[YOUR TASK]:
Your reply should hold every record exactly as given, with no pictures in it.
####
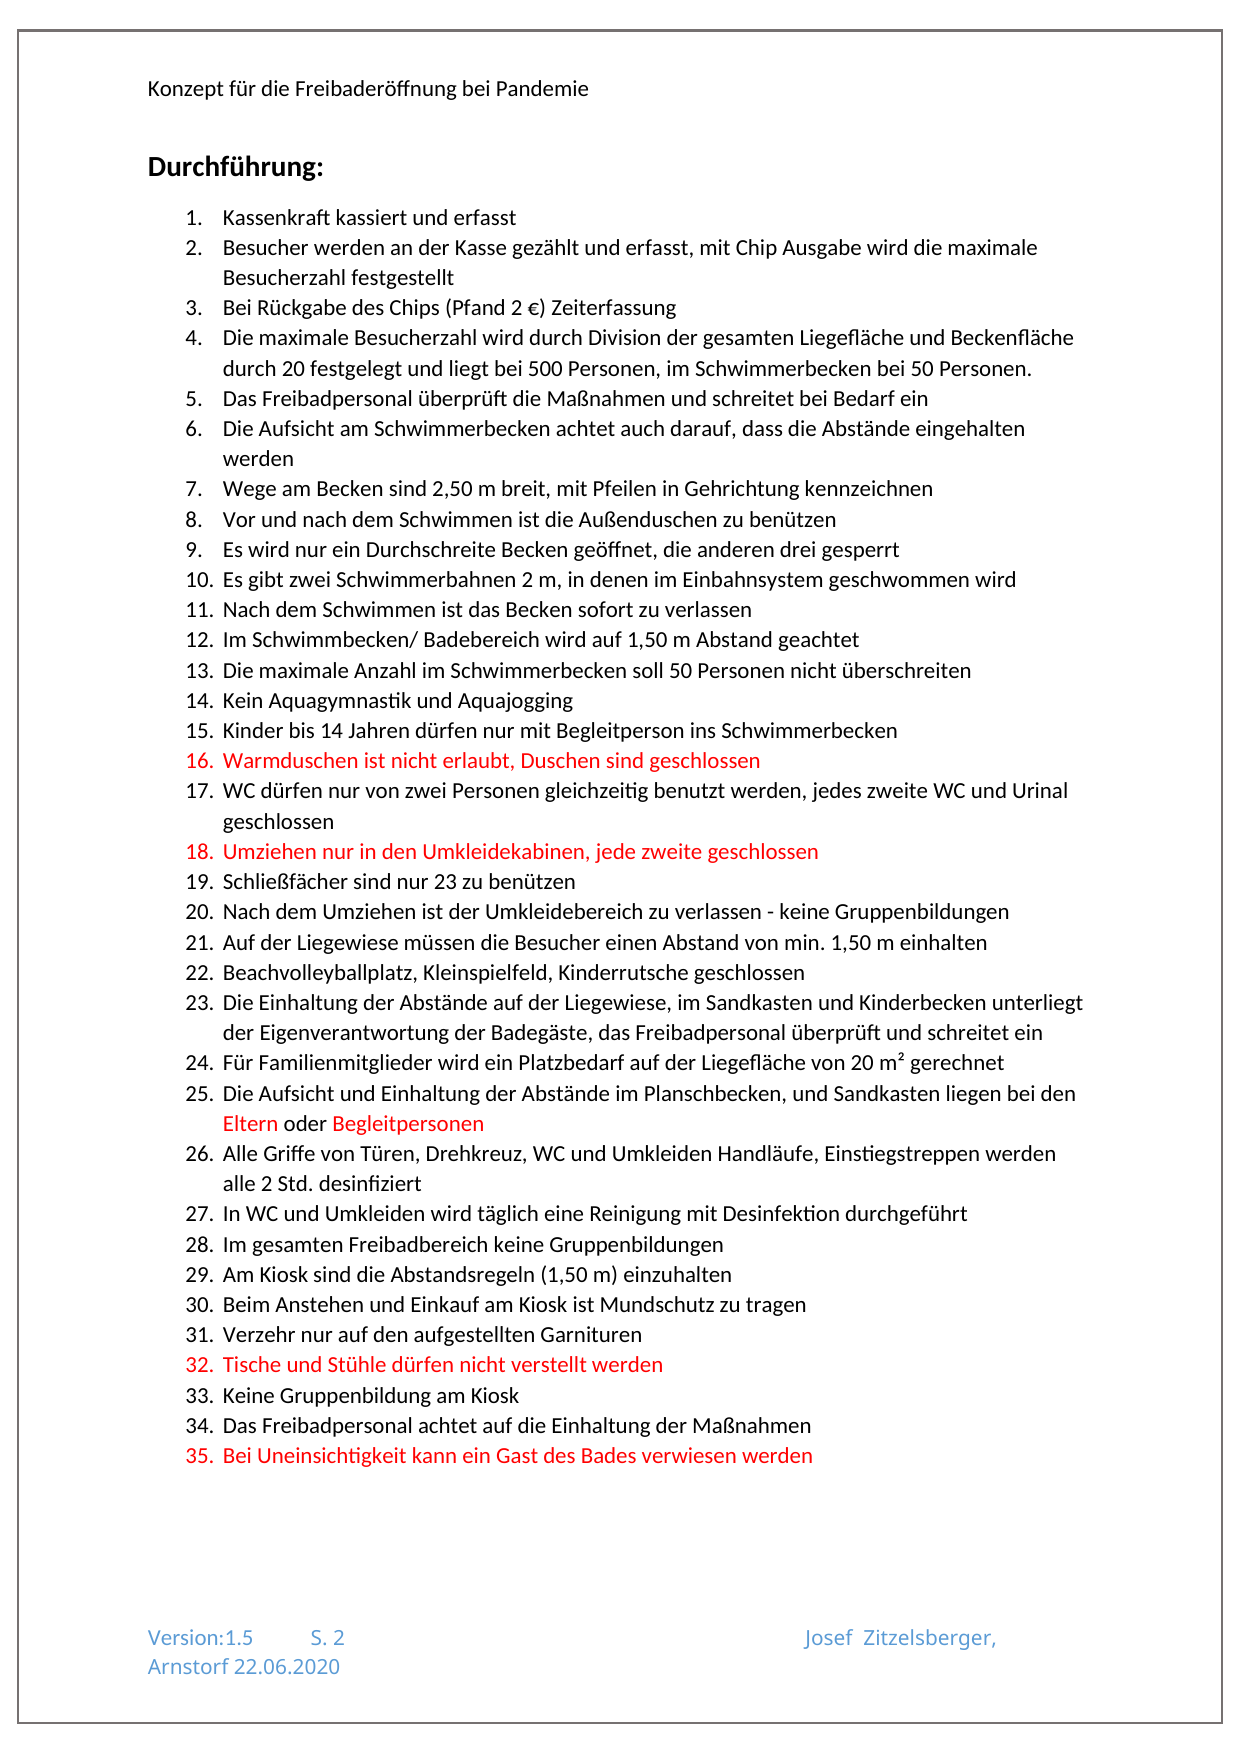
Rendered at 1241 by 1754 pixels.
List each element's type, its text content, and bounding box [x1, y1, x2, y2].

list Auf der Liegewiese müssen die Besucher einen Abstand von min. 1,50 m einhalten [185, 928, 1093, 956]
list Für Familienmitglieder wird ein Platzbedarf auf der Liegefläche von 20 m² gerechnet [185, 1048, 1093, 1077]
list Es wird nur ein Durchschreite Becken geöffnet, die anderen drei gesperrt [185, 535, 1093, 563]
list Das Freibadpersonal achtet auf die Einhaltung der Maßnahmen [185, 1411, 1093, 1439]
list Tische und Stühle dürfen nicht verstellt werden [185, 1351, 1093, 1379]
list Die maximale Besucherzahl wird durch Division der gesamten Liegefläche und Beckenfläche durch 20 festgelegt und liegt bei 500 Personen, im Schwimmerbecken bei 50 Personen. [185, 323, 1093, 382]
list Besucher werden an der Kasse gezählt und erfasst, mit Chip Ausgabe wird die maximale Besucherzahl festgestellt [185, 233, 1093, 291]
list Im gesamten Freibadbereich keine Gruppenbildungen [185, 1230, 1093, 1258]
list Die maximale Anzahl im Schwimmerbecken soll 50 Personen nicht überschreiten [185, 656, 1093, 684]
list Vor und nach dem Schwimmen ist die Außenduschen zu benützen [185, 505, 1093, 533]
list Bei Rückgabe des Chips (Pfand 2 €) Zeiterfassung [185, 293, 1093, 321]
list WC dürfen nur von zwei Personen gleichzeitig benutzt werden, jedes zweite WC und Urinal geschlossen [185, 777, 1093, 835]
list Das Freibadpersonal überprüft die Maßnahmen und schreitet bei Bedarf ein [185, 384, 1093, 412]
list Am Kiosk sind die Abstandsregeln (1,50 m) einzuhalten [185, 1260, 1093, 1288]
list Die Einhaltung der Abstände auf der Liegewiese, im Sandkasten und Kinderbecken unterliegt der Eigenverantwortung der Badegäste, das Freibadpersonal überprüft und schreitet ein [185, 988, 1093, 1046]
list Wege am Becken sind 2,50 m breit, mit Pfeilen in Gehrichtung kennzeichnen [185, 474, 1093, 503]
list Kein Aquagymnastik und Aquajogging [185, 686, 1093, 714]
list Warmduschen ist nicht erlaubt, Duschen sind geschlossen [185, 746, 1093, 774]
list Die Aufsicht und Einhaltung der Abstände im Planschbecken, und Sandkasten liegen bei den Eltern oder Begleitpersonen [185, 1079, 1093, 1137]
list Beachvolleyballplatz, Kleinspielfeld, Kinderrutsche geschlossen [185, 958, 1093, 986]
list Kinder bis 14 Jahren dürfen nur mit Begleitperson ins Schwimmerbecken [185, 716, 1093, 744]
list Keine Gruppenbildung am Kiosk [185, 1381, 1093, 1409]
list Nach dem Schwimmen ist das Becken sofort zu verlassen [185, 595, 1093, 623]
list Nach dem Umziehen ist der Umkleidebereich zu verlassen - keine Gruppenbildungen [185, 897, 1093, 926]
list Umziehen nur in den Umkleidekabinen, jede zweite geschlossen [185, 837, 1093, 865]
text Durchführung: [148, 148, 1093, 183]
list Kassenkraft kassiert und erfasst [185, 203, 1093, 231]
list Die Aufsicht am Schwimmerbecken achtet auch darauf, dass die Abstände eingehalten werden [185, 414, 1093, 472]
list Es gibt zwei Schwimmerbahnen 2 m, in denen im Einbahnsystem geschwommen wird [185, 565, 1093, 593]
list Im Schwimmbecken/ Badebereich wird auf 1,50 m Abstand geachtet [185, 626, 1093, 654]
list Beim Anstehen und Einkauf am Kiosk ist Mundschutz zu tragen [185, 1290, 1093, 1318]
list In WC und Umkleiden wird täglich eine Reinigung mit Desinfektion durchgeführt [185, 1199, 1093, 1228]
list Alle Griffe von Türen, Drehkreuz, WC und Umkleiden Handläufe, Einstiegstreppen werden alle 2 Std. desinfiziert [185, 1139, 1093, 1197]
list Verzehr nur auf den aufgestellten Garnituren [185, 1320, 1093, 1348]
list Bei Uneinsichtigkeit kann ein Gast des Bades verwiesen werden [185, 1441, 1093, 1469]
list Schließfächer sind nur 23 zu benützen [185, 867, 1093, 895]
####
[EXERCISE ANSWER]:
Rendered at 1241 by 1754 pixels.
List each element's type, its text content, and bounding box [x1, y1, x2, y2].

list Auf der Liegewiese müssen die Besucher einen Abstand von min. 1,50 m einhalten [185, 928, 1093, 956]
list Für Familienmitglieder wird ein Platzbedarf auf der Liegefläche von 20 m² gerechnet [185, 1048, 1093, 1077]
list Es wird nur ein Durchschreite Becken geöffnet, die anderen drei gesperrt [185, 535, 1093, 563]
list Das Freibadpersonal achtet auf die Einhaltung der Maßnahmen [185, 1411, 1093, 1439]
list Tische und Stühle dürfen nicht verstellt werden [185, 1351, 1093, 1379]
list Die maximale Besucherzahl wird durch Division der gesamten Liegefläche und Beckenfläche durch 20 festgelegt und liegt bei 500 Personen, im Schwimmerbecken bei 50 Personen. [185, 323, 1093, 382]
list Besucher werden an der Kasse gezählt und erfasst, mit Chip Ausgabe wird die maximale Besucherzahl festgestellt [185, 233, 1093, 291]
list Im gesamten Freibadbereich keine Gruppenbildungen [185, 1230, 1093, 1258]
list Die maximale Anzahl im Schwimmerbecken soll 50 Personen nicht überschreiten [185, 656, 1093, 684]
list Vor und nach dem Schwimmen ist die Außenduschen zu benützen [185, 505, 1093, 533]
list Bei Rückgabe des Chips (Pfand 2 €) Zeiterfassung [185, 293, 1093, 321]
list WC dürfen nur von zwei Personen gleichzeitig benutzt werden, jedes zweite WC und Urinal geschlossen [185, 777, 1093, 835]
list Das Freibadpersonal überprüft die Maßnahmen und schreitet bei Bedarf ein [185, 384, 1093, 412]
list Am Kiosk sind die Abstandsregeln (1,50 m) einzuhalten [185, 1260, 1093, 1288]
list Die Einhaltung der Abstände auf der Liegewiese, im Sandkasten und Kinderbecken unterliegt der Eigenverantwortung der Badegäste, das Freibadpersonal überprüft und schreitet ein [185, 988, 1093, 1046]
list Wege am Becken sind 2,50 m breit, mit Pfeilen in Gehrichtung kennzeichnen [185, 474, 1093, 503]
list Kein Aquagymnastik und Aquajogging [185, 686, 1093, 714]
list Warmduschen ist nicht erlaubt, Duschen sind geschlossen [185, 746, 1093, 774]
list Die Aufsicht und Einhaltung der Abstände im Planschbecken, und Sandkasten liegen bei den Eltern oder Begleitpersonen [185, 1079, 1093, 1137]
list Beachvolleyballplatz, Kleinspielfeld, Kinderrutsche geschlossen [185, 958, 1093, 986]
list Kinder bis 14 Jahren dürfen nur mit Begleitperson ins Schwimmerbecken [185, 716, 1093, 744]
list Keine Gruppenbildung am Kiosk [185, 1381, 1093, 1409]
list Nach dem Schwimmen ist das Becken sofort zu verlassen [185, 595, 1093, 623]
list Nach dem Umziehen ist der Umkleidebereich zu verlassen - keine Gruppenbildungen [185, 897, 1093, 926]
list Umziehen nur in den Umkleidekabinen, jede zweite geschlossen [185, 837, 1093, 865]
text Durchführung: [148, 148, 1093, 183]
list Kassenkraft kassiert und erfasst [185, 203, 1093, 231]
list Die Aufsicht am Schwimmerbecken achtet auch darauf, dass die Abstände eingehalten werden [185, 414, 1093, 472]
list Es gibt zwei Schwimmerbahnen 2 m, in denen im Einbahnsystem geschwommen wird [185, 565, 1093, 593]
list Im Schwimmbecken/ Badebereich wird auf 1,50 m Abstand geachtet [185, 626, 1093, 654]
list Beim Anstehen und Einkauf am Kiosk ist Mundschutz zu tragen [185, 1290, 1093, 1318]
list In WC und Umkleiden wird täglich eine Reinigung mit Desinfektion durchgeführt [185, 1199, 1093, 1228]
list Alle Griffe von Türen, Drehkreuz, WC und Umkleiden Handläufe, Einstiegstreppen werden alle 2 Std. desinfiziert [185, 1139, 1093, 1197]
list Verzehr nur auf den aufgestellten Garnituren [185, 1320, 1093, 1348]
list Bei Uneinsichtigkeit kann ein Gast des Bades verwiesen werden [185, 1441, 1093, 1469]
list Schließfächer sind nur 23 zu benützen [185, 867, 1093, 895]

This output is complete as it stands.